The Iranian government is reportedly spending billions of dollars yearly to prop up the Syrian regime, according to a spokeswoman for the U.N. special envoy for Syria.
“The Special Envoy has estimated Iran spends $6 billion annually on supporting the Assad regime in Syria. So it’s $6 billion not $35 billion,” Jessy Chahine, the spokeswoman for de Staffan de Mistura said Monday in an email, Bloomberg reported.
Chahine’s claims come in reaction to previous reports from the Christian Science Monitor citing that de Mistura informed last month a think tank in Washington that Iran was spending three times its official military budget to back the Assad regime.
Iran’s official military budget is estimated at $35 billion annually.
Other experts, including Nadim Shehadi, the director of the Fares Center for Eastern Mediterranean Studies at Tufts University estimated that the numbers were even higher.
Shehadi said his research showed that in 2012 and 2013 the Islamic Republic spent between $14 and $15 billion in both military and economic aid to the Syrian regime.
However, Shehadi acknowledged that his figures were estimates as Iran does not reveal its budgets for its Revolutionary Guard Corps or the full subsidies it provides to allies.
Earlier in 2015, the former vice president for applied research on conflict at the U.S. Institute of Peace, Steven Heydemann, said that he estimates Iran’s support for Assad to be between $15 and $20 billion annually.

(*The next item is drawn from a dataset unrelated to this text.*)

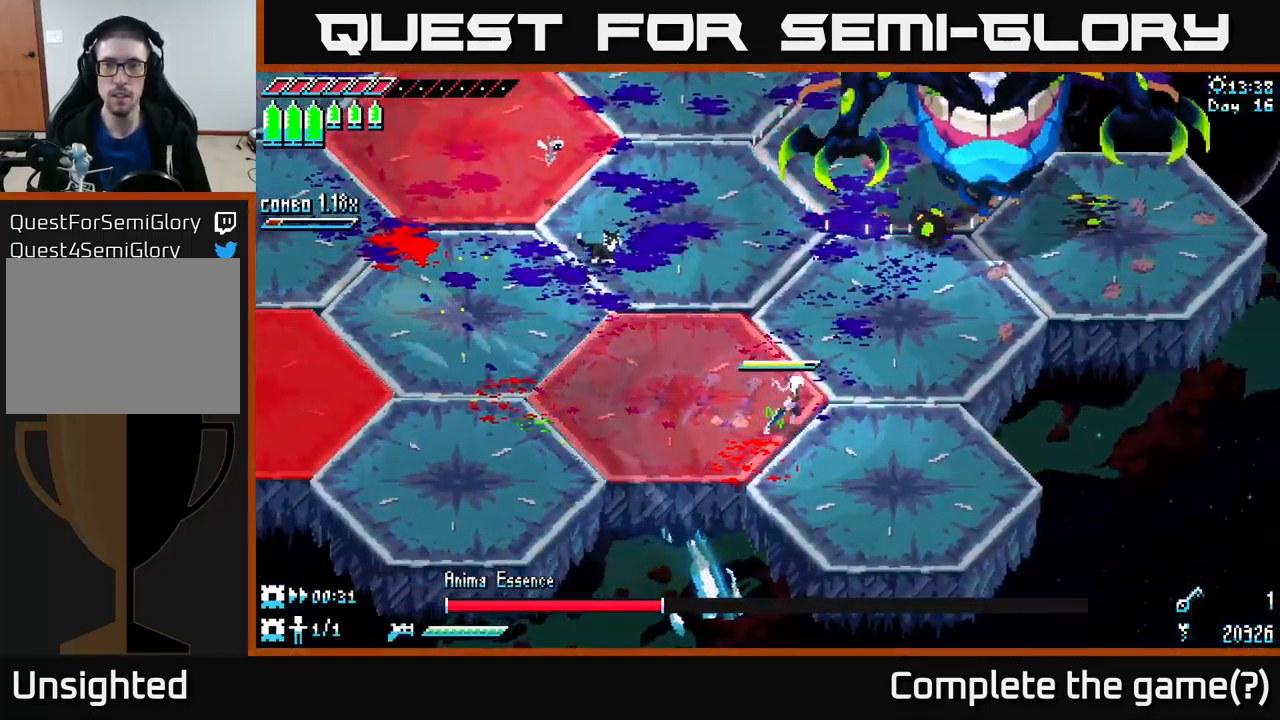
{"buttons": ["X", "R2"], "left_stick": "up-right", "right_stick": "center", "events": [[100, "left_stick", "up-right"], [150, "A", "down"], [367, "R2", "down"], [384, "A", "up"]]}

These estimates are much higher than what the Obama administration has implied Iran is spending on its policy to destabilize the Middle East.
The Obama administration, which never disclosed its own estimates on how much Iran spends to back Syria and other allies, suggested that Tehran is spending minimal amounts to destabilize the region.
“The great danger that the region has faced from Iran is not because they have so much money. Their budget -- their military budget is $15 billion compared to $150 billion for the Gulf States,” Obama said in an interview with Israel’s Channel 2.
The administration also said that the amount Iran spends to disrupt security in the region is so low that any future sanctions relief – as part of the nuclear deal - will not make any difference.
“The unfortunate truth remains that the cost of this support is sufficiently small, that we will need to remain vigilant with or without a nuclear deal to use our other tools to deter the funding of terror and regional destabilization,” Treasury Secretary Jack Lew said last week.
Iran is a top ally of Syrian President Bashar al-Assad and is believed to have supplied his government with billions of dollars since the Syrian conflict began in early 2011.